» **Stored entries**
☆ ☆ ☆
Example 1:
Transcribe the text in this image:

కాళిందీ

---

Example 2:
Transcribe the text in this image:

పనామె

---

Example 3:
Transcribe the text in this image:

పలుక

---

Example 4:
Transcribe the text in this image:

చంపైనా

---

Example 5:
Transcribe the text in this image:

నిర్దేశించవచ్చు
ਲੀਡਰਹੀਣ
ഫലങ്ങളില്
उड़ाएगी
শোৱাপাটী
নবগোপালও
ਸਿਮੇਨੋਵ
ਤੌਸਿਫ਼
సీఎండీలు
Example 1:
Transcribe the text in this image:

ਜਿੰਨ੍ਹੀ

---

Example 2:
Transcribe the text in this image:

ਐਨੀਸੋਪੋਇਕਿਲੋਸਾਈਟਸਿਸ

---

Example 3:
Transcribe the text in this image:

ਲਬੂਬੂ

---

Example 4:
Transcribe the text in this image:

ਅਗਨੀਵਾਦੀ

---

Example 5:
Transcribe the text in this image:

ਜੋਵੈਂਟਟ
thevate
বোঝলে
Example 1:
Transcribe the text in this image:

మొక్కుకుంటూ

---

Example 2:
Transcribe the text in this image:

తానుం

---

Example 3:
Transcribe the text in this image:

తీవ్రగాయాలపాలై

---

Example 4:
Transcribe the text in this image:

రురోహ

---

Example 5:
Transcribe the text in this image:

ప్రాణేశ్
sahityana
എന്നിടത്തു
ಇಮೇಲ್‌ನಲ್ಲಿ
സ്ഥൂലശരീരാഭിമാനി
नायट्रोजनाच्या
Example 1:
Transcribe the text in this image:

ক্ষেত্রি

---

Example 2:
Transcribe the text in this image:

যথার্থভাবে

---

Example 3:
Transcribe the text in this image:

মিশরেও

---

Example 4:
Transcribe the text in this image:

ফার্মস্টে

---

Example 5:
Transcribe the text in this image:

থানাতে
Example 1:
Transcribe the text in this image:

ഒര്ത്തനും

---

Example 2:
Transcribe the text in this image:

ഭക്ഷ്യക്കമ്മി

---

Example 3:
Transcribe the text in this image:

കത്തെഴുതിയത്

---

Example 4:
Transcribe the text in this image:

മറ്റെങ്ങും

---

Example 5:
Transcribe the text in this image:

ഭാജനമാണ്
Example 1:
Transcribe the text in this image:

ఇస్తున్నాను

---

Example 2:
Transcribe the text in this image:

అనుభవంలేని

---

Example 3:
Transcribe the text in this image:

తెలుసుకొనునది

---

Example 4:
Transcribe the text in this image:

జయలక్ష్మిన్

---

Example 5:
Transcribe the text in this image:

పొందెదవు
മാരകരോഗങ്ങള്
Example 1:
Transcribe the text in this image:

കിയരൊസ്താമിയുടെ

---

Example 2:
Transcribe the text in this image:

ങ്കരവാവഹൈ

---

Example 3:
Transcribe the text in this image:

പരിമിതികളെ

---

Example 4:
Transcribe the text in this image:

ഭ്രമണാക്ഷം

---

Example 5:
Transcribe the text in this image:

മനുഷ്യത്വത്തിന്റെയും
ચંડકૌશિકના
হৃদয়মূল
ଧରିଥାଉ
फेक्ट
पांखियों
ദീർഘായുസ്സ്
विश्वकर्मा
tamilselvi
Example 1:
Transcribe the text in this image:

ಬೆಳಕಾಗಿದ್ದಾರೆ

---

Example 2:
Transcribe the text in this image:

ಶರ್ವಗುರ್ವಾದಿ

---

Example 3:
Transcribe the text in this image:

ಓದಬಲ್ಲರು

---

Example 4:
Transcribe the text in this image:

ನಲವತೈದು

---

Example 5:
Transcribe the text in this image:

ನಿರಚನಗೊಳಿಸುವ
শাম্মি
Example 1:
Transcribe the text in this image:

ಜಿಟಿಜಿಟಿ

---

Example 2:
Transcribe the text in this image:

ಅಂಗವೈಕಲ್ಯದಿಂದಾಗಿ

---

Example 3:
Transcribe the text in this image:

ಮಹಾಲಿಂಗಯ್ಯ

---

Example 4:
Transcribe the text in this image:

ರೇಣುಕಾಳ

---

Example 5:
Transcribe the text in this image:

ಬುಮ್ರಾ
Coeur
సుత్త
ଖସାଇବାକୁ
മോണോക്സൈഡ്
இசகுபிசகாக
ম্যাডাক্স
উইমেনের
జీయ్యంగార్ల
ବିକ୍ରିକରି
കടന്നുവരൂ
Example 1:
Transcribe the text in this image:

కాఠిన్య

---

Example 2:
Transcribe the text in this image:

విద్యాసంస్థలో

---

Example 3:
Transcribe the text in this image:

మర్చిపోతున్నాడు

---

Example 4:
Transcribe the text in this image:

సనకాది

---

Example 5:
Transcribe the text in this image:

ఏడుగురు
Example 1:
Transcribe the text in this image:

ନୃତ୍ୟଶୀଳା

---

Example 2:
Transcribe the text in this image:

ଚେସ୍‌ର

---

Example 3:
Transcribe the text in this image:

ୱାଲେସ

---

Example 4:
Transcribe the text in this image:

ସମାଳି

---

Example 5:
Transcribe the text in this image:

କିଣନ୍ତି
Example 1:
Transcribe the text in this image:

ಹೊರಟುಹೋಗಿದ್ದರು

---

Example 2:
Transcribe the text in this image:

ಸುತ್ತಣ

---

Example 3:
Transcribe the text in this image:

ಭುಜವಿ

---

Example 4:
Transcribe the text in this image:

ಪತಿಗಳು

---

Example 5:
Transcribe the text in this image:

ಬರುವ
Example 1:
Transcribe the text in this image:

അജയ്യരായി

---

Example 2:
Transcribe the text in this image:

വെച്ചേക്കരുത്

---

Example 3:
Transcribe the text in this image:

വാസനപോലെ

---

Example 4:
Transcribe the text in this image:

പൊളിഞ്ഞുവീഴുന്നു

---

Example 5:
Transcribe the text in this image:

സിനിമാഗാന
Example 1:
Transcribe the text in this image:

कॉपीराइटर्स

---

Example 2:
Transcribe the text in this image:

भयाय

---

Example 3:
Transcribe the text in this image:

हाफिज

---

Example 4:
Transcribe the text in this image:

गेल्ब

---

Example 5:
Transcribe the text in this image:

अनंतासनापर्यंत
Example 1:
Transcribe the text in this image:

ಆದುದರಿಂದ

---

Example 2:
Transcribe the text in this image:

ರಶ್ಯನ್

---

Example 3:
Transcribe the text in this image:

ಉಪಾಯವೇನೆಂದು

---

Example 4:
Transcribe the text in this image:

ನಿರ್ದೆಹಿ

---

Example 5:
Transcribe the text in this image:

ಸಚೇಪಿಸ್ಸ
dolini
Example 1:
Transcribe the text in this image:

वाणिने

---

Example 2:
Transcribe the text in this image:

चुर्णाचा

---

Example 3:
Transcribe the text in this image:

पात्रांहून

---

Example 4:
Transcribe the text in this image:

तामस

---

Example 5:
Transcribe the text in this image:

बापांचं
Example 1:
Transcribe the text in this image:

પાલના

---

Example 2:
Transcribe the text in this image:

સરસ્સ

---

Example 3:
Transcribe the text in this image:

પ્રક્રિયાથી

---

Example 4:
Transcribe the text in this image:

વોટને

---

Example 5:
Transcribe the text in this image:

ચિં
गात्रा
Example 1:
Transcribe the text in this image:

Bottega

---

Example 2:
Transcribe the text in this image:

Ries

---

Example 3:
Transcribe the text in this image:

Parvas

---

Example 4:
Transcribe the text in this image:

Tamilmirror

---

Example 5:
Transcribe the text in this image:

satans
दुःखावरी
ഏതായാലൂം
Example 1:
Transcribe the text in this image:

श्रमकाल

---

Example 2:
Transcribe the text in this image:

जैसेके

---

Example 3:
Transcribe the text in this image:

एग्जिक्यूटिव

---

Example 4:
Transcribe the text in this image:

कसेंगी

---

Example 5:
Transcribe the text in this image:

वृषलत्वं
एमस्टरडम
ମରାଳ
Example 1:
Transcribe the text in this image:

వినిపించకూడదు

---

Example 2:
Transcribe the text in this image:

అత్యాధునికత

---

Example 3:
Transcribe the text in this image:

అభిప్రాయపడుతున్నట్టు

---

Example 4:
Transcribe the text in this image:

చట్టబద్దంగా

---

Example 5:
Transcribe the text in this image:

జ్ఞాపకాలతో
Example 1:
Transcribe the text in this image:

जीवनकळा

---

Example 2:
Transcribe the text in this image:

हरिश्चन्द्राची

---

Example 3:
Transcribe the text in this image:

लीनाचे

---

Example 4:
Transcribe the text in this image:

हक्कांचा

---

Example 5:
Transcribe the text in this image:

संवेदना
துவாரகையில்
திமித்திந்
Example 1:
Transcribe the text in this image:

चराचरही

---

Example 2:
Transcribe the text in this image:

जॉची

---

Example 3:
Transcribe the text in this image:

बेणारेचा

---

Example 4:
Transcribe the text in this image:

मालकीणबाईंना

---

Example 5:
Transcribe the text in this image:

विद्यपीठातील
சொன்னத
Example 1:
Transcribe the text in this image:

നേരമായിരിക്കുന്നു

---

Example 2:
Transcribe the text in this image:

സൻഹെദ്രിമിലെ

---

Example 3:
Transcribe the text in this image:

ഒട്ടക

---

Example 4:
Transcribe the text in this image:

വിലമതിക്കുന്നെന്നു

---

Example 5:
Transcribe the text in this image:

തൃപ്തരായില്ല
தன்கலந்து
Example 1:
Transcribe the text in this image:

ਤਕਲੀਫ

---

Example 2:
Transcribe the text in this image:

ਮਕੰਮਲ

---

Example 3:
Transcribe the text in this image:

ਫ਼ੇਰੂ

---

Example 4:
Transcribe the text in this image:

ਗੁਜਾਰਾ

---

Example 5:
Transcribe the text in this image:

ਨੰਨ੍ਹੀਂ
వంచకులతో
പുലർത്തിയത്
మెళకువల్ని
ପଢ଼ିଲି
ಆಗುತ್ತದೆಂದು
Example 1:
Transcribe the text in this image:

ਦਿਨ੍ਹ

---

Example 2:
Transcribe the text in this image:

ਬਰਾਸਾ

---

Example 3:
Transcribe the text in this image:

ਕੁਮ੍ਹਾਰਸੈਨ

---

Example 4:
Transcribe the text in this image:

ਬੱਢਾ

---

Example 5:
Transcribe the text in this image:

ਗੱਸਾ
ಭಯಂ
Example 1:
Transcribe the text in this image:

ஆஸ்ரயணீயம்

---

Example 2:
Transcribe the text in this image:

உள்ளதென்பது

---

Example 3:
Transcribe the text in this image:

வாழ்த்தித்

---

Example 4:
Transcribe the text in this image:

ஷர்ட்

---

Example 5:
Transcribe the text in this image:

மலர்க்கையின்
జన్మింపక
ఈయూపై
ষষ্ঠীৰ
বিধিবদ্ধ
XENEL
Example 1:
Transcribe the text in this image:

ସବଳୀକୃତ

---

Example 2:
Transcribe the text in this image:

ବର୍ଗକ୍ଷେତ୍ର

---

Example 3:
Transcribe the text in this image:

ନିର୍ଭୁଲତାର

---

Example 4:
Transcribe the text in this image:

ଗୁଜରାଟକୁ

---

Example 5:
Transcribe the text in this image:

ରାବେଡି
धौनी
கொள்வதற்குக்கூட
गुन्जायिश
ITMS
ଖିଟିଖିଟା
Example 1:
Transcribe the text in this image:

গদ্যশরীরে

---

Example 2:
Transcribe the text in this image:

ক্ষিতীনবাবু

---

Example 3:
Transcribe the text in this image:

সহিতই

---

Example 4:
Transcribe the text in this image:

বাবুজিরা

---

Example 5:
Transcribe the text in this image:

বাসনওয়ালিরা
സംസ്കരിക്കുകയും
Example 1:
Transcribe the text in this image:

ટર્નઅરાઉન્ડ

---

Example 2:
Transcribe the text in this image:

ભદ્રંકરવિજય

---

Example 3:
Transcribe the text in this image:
☆ ☆ ☆
Give the rows as a numbered list, starting at the first line and ending at the line that contains "കിയരൊസ്താമിയുടെ", with both ends included. Leave out any blank lines.

» **PROBLEM SOLUTION**
1. Example 1:
2. Transcribe the text in this image:
3. కాళిందీ
4. ---
5. Example 2:
6. Transcribe the text in this image:
7. పనామె
8. ---
9. Example 3:
10. Transcribe the text in this image:
11. పలుక
12. ---
13. Example 4:
14. Transcribe the text in this image:
15. చంపైనా
16. ---
17. Example 5:
18. Transcribe the text in this image:
19. నిర్దేశించవచ్చు
20. ਲੀਡਰਹੀਣ
21. ഫലങ്ങളില്
22. उड़ाएगी
23. শোৱাপাটী
24. নবগোপালও
25. ਸਿਮੇਨੋਵ
26. ਤੌਸਿਫ਼
27. సీఎండీలు
28. Example 1:
29. Transcribe the text in this image:
30. ਜਿੰਨ੍ਹੀ
31. ---
32. Example 2:
33. Transcribe the text in this image:
34. ਐਨੀਸੋਪੋਇਕਿਲੋਸਾਈਟਸਿਸ
35. ---
36. Example 3:
37. Transcribe the text in this image:
38. ਲਬੂਬੂ
39. ---
40. Example 4:
41. Transcribe the text in this image:
42. ਅਗਨੀਵਾਦੀ
43. ---
44. Example 5:
45. Transcribe the text in this image:
46. ਜੋਵੈਂਟਟ
47. thevate
48. বোঝলে
49. Example 1:
50. Transcribe the text in this image:
51. మొక్కుకుంటూ
52. ---
53. Example 2:
54. Transcribe the text in this image:
55. తానుం
56. ---
57. Example 3:
58. Transcribe the text in this image:
59. తీవ్రగాయాలపాలై
60. ---
61. Example 4:
62. Transcribe the text in this image:
63. రురోహ
64. ---
65. Example 5:
66. Transcribe the text in this image:
67. ప్రాణేశ్
68. sahityana
69. എന്നിടത്തു
70. ಇಮೇಲ್‌ನಲ್ಲಿ
71. സ്ഥൂലശരീരാഭിമാനി
72. नायट्रोजनाच्या
73. Example 1:
74. Transcribe the text in this image:
75. ক্ষেত্রি
76. ---
77. Example 2:
78. Transcribe the text in this image:
79. যথার্থভাবে
80. ---
81. Example 3:
82. Transcribe the text in this image:
83. মিশরেও
84. ---
85. Example 4:
86. Transcribe the text in this image:
87. ফার্মস্টে
88. ---
89. Example 5:
90. Transcribe the text in this image:
91. থানাতে
92. Example 1:
93. Transcribe the text in this image:
94. ഒര്ത്തനും
95. ---
96. Example 2:
97. Transcribe the text in this image:
98. ഭക്ഷ്യക്കമ്മി
99. ---
100. Example 3:
101. Transcribe the text in this image:
102. കത്തെഴുതിയത്
103. ---
104. Example 4:
105. Transcribe the text in this image:
106. മറ്റെങ്ങും
107. ---
108. Example 5:
109. Transcribe the text in this image:
110. ഭാജനമാണ്
111. Example 1:
112. Transcribe the text in this image:
113. ఇస్తున్నాను
114. ---
115. Example 2:
116. Transcribe the text in this image:
117. అనుభవంలేని
118. ---
119. Example 3:
120. Transcribe the text in this image:
121. తెలుసుకొనునది
122. ---
123. Example 4:
124. Transcribe the text in this image:
125. జయలక్ష్మిన్
126. ---
127. Example 5:
128. Transcribe the text in this image:
129. పొందెదవు
130. മാരകരോഗങ്ങള്
131. Example 1:
132. Transcribe the text in this image:
133. കിയരൊസ്താമിയുടെ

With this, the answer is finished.